= State Advances Corporation =

Defunct New Zealand government department

The State Advances Corporation was a government agency within the New Zealand government. Established in 1903 as the Government Advances to Settlers Office, it was disestablished in 1974 when its functions were transferred to the Housing Corporation of New Zealand.

==History==
The Government Advances to Settlers Office was set up in 1903 for the purpose of issuing cheap loans to small farmers, settlers and workers as enabled by the passing of the Advances to Settlers Act, 1894. In between the passing of the act and establishing of the office, operations had been overseen by the Superintendent of the Advances to Settlers working in conjunction with the Treasury. In 1909 the office changed its name briefly to the State Guaranteed Advances Office and again in 1915 to the State Advances Department. In 1935 the government set up a Mortgage Corporation which was merged with State Advances Department to form the State Advances Corporation.
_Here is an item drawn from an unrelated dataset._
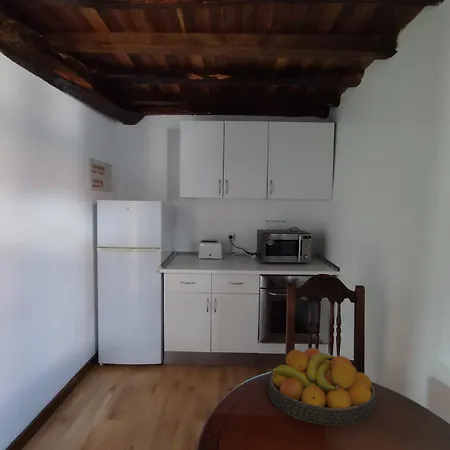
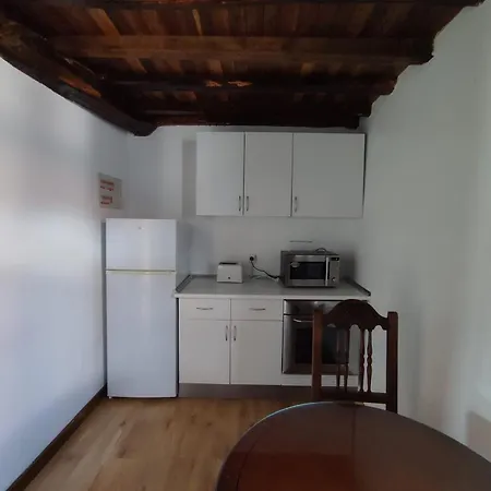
- fruit bowl [268,347,377,427]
The State Advances Corporation was responsible for the provision of loans and mortgages for the purpose of constructing new houses, buying existing homes or farms, and the re-financing of existing mortgages. It also had responsibility for the construction, letting and administration of the country's state housing stock by way of the Department of Housing Construction.

The corporation ceased to exist on 14 October 1974 when its functions (along with the Housing Division of the Ministry of Works) were inherited by the newly established Housing Corporation of New Zealand.